The overwhelming majority of the found black holes were “given away” by their partner, a neighboring star, from which the hole draws matter. Twisting and accelerating, this substance is very hot and actively emits X-rays.
Black holes that are not part of such X-ray binary systems are much more difficult to notice. Such an opportunity is provided, for example, by gravitational lensing the distortion of the light of distant stars, which, on its way to us, passes close to a heavy and dense black hole.
However, only candidates for such objects have been found so far, and none of them has been conclusively confirmed.
Finally, an indication of the presence of a black hole can give a slight fluctuation in the position of a neighboring star, with which it rotates around a common center of gravity.
Such a find was made a couple of years ago when scientists reported the discovery of a potential black hole in the HR 6819 system, just 1,100 light-years from the Sun. However, later this discovery was not confirmed.
The Gaia space telescope has noticed the oscillations of a solar-type star located 1560 light-years away. This movement may be caused by an invisible massive object, so astronomers further examined the star with ground-based instruments at the Gemini Observatory.
The work made it possible to refine the parameters of the star’s motion, to calculate its mass and the mass of its invisible partner.
The black hole Gaia BH1 is estimated at 10 solar masses, and a solar-type star revolves around it. They are separated by approximately the same distance as the Earth from the Sun.
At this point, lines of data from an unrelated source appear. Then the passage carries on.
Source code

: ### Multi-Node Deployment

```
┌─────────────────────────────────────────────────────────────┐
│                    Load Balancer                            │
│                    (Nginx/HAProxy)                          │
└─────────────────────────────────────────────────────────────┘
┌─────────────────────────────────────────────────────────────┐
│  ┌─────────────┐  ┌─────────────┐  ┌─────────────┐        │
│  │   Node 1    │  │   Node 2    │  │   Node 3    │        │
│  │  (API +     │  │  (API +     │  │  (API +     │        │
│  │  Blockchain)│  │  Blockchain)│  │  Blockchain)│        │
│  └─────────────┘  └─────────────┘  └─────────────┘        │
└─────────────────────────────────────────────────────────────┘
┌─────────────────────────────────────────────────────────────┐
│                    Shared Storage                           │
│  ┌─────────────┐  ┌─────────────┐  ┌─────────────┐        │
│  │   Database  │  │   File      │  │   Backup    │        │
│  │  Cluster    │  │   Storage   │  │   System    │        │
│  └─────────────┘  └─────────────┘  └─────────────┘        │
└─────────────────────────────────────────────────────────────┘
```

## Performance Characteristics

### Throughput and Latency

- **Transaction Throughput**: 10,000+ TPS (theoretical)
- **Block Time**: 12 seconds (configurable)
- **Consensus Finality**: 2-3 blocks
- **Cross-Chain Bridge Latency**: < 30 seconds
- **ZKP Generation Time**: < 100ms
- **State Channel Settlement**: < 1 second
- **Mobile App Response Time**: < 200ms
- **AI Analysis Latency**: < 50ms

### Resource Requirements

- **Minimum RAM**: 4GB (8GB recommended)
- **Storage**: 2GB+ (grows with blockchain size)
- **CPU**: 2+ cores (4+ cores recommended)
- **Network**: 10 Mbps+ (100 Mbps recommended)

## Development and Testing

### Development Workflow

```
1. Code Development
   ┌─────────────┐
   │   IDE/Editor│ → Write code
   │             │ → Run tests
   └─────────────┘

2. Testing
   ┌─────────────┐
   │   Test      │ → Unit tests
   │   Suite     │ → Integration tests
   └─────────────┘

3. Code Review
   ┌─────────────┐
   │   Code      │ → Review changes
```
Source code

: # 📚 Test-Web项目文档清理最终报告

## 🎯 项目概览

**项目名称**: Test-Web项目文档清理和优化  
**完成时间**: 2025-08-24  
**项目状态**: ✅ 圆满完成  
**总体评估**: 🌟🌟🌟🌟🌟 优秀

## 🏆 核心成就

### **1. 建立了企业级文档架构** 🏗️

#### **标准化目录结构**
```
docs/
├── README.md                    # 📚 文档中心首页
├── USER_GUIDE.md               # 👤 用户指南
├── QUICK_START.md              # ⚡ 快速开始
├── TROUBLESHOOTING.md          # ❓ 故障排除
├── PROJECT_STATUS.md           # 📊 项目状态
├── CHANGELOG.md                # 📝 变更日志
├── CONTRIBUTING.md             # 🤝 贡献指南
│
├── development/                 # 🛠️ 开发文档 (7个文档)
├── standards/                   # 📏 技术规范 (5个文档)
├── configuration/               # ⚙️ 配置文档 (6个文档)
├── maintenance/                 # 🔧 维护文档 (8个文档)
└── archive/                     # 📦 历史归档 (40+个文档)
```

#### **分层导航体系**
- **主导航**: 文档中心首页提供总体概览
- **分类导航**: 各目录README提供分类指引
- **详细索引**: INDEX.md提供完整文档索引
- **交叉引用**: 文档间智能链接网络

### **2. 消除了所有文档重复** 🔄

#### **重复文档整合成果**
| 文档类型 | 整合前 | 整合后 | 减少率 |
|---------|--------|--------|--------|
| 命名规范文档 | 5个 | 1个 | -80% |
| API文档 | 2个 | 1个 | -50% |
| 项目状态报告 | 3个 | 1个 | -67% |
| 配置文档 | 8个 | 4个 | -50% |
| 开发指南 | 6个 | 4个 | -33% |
“Take the solar system, put a black hole in the place of the Sun, the Sun in the place of the Earth, and you get this system,” explains Kareem El-Badry, one of the authors of the find. “This is the first reliable detection of a solar-type star in a wide orbit around a stellar-mass black hole.”
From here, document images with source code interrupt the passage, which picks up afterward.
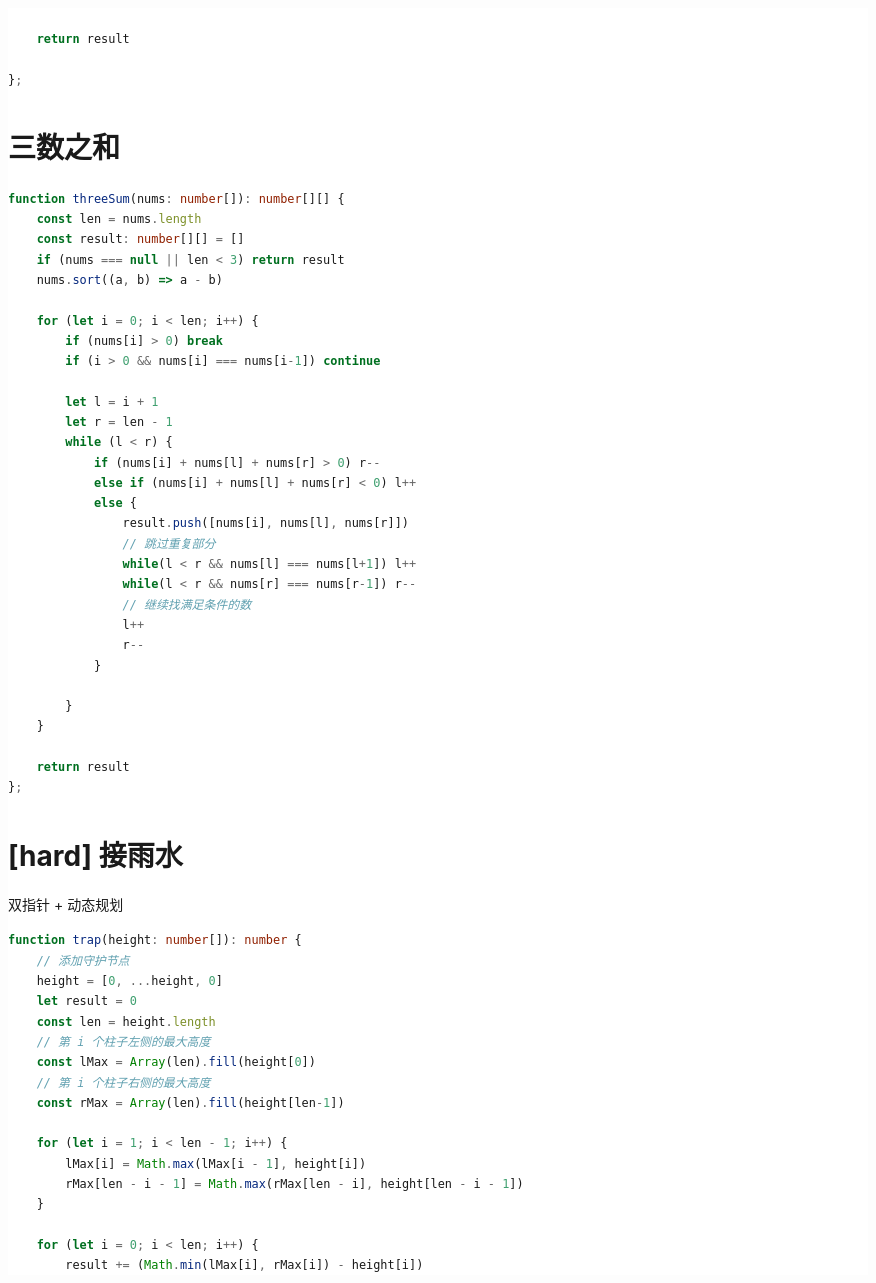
 ```typescript

    return result

};
```

# 三数之和

```typescript
function threeSum(nums: number[]): number[][] {
    const len = nums.length
    const result: number[][] = []
    if (nums === null || len < 3) return result
    nums.sort((a, b) => a - b)

    for (let i = 0; i < len; i++) {
        if (nums[i] > 0) break
        if (i > 0 && nums[i] === nums[i-1]) continue

        let l = i + 1
        let r = len - 1
        while (l < r) {
            if (nums[i] + nums[l] + nums[r] > 0) r--
            else if (nums[i] + nums[l] + nums[r] < 0) l++
            else {
                result.push([nums[i], nums[l], nums[r]])
                // 跳过重复部分
                while(l < r && nums[l] === nums[l+1]) l++
                while(l < r && nums[r] === nums[r-1]) r--
                // 继续找满足条件的数
                l++
                r--
            }
            
        }
    }

    return result
};
```

# [hard] 接雨水

双指针 + 动态规划

```typescript
function trap(height: number[]): number {
    // 添加守护节点
    height = [0, ...height, 0]
    let result = 0
    const len = height.length
    // 第 i 个柱子左侧的最大高度
    const lMax = Array(len).fill(height[0])
    // 第 i 个柱子右侧的最大高度
    const rMax = Array(len).fill(height[len-1])

    for (let i = 1; i < len - 1; i++) {
        lMax[i] = Math.max(lMax[i - 1], height[i])
        rMax[len - i - 1] = Math.max(rMax[len - i], height[len - i - 1])
    }

    for (let i = 0; i < len; i++) {
        result += (Math.min(lMax[i], rMax[i]) - height[i])
```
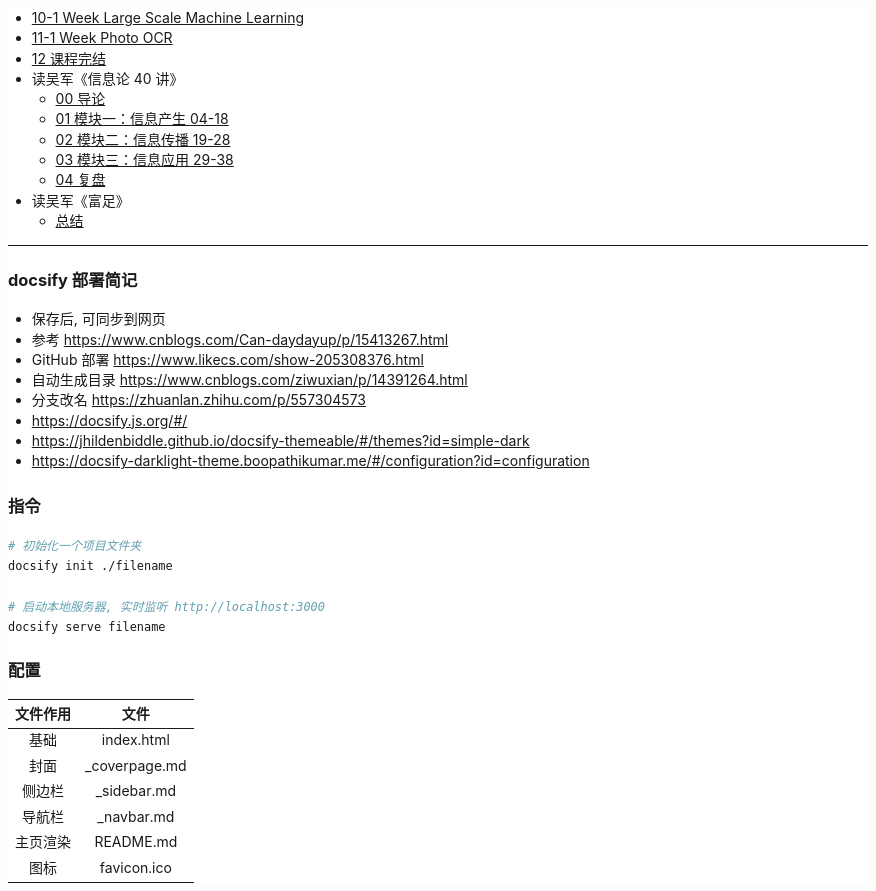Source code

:   * [10-1 Week Large Scale Machine Learning](/10_ML_Andrew_Ng/10_1_Week_Large_Scale_Machine_Learning.md)
  * [11-1 Week Photo OCR](/10_ML_Andrew_Ng/11_1_Week_Photo_OCR.md)
  * [12 课程完结](/10_ML_Andrew_Ng/12_The_End_of_Course.md)
* 读吴军《信息论 40 讲》
  * [00 导论](/103_information_theory/00_导论_01-03.md)
  * [01 模块一：信息产生 04-18](/103_information_theory/01_信息产生_04-18.md)
  * [02 模块二：信息传播 19-28](/103_information_theory/02_信息传播_19-28.md)
  * [03 模块三：信息应用 29-38](/103_information_theory/03_信息应用_29-40.md)
  * [04 复盘](/103_information_theory/04_复盘.md)
* 读吴军《富足》
  * [总结](/103_wj_plenties/读吴军《富足》.md)







------



### docsify 部署简记

* 保存后, 可同步到网页
* 参考 https://www.cnblogs.com/Can-daydayup/p/15413267.html
* GitHub 部署 https://www.likecs.com/show-205308376.html
* 自动生成目录 https://www.cnblogs.com/ziwuxian/p/14391264.html
* 分支改名 https://zhuanlan.zhihu.com/p/557304573
* https://docsify.js.org/#/
* https://jhildenbiddle.github.io/docsify-themeable/#/themes?id=simple-dark
* https://docsify-darklight-theme.boopathikumar.me/#/configuration?id=configuration



### 指令

```bash
# 初始化一个项目文件夹
docsify init ./filename

# 启动本地服务器, 实时监听 http://localhost:3000
docsify serve filename
```



### 配置

| 文件作用 |     文件      |
| :------: | :-----------: |
|   基础   |  index.html   |
|   封面   | _coverpage.md |
|  侧边栏  |  _sidebar.md  |
|  导航栏  |  _navbar.md   |
| 主页渲染 |   README.md   |
|   图标   |  favicon.ico  |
Gaia BH1 is 1,560 light-years away, about half the distance from our closest known black hole. But it is possible that closer ones will be found in the future.
In a few years, the Gaia telescope will complete another survey of the sky with ultra-precise data on the positions and speeds of billions of stars. These observations may provide clues to other black holes that are nearly invisible by other methods.